As the head of the Government Property Unit, the 54-year-old former Ernst & Young senior partner is responsible for managing the efficiency drive across the public sector’s sprawling £370bn property portfolio. His actions could spell make or break for regional economies across the country. McCready has been running the GPU since its inception at the beginning of 2010, surviving the general election which followed soon after.

6 Greg Clark, minister for decentralisation

The 43-year-old Tory MP for Tunbridge Wells is the architect of the government’s controversial Localism Bill. As decentralisation minister, Middlesbrough-born, Cambridge-educated Clark is responsible for overseeing the localism strategy in practice. Seen as a rising star, he makes it onto the list ahead of his CLG colleagues, including secretary of state Eric Pickles.

5 Mervyn King, Governor, Bank of England

In a list of those who will exert most influence on the UK property industry in 2011, it would be impossible to omit the 63-year-old King. He is, after all, chairman of the Monetary Policy Committee, whose members will determine when the inevitable interest rate rise will begin. A former London School of Economics professor, King is the only MPC member to have been at every monthly meeting since its inception in 1997. For now, they follow a dovish policy of low interest rates. But for how long?

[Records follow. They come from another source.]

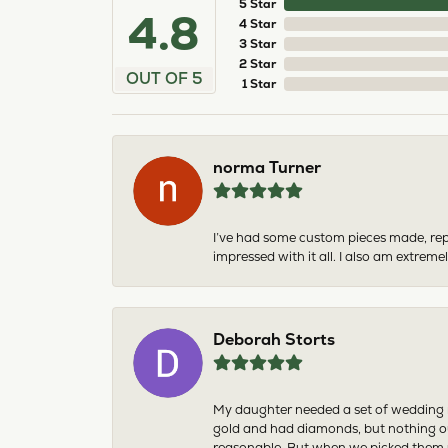
5 Star
4.8
4 Star
3 Star
2 Star
OUT OF 5
1 Star
norma Turner
I’ve had some custom pieces made, rep
impressed with it all. I also am extre
Deborah Storts
My daughter needed a set of wedding ri
gold and had diamonds, but nothing ou
reasonable. But when we picked them u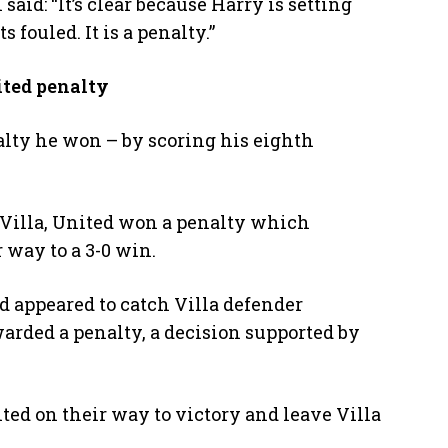
aid: “It’s clear because Harry is setting
 fouled. It is a penalty.”
ited penalty
lty he won – by scoring his eighth
r Villa, United won a penalty which
 way to a 3-0 win.
d appeared to catch Villa defender
warded a penalty, a decision supported by
ted on their way to victory and leave Villa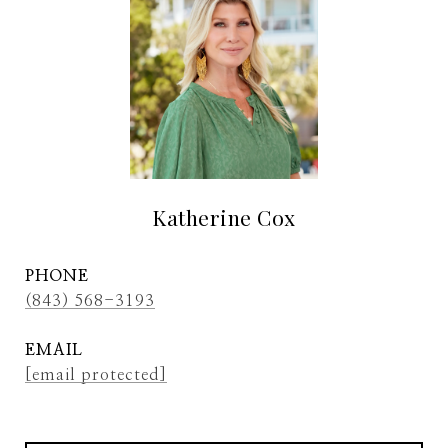
Katherine Cox
PHONE
(843) 568-3193
EMAIL
[email protected]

4 George Osborne, chancellor of the Exchequer

When George Osborne stands up in Parliament to deliver his budget on 23 March, the property industry will be straining to hear every word. The chancellor, who turns 40 this year, has already received countless submissions and delegations from the industry hoping for concessions – anything from a reinstatement of rate relief for empty commercial property to allowing private sector-led TIFs. Whether any of these come to pass depends on Osborne.

3 Irish finance minister

Talks between Fine Gael and the Irish Labour Party over the next Irish government continued as Estates Gazette was going to press. Front-runner for the key role of finance minister is FG’s Michael Noonan (pictured), but whoever gets it will face a tough job. By the terms of its €67.5bn EU bailout, Ireland must slash €15bn from its spending over the next four years. He or she will also have responsibility for “bad bank” Nama. How its 11,000 loans (nominally worth €71.2bn) are handled will shape many UK property transactions this coming year.

2 Antonio Horta-Osorio, chief executive, Lloyds Banking Group

Antonio Horta-Osorio, the new chief executive of Lloyds Banking Group, is a man whose decisions this year will be critical for the property industry. The 46-year-old, Portuguese-born banker, who starts in his new role this week, is ultimately responsible for dealing with billions of pounds of legacy loans and toxic assets on Lloyds’ books. The added complication, of course, is that he must juggle commercial interests with those of the bank’s 41% shareholder – the British government.

1 Stephen Hester, chief executive, Royal Bank of Scotland

As boss of the UK’s largest lender to commercial property, Hester’s influence is impossible to ignore. Two years into a five-year plan to turn around the state-owned bank, he is certainly making progress: results announced last month showed that, for the first time since the bailout, profits from RBS’s “core” bank – the good bits it plans to retain – outweighed losses from the “non-core” or “bad bank” Hester is getting rid of. The vital statistic for the property industry, though, is the £42bn of property debt that still sits in the £138bn non-core bank and which must therefore be repaid or sold by 2014. The judges were in no doubt that this puts Hester firmly in place as the most powerful figure affecting the course of the property sector over the coming year.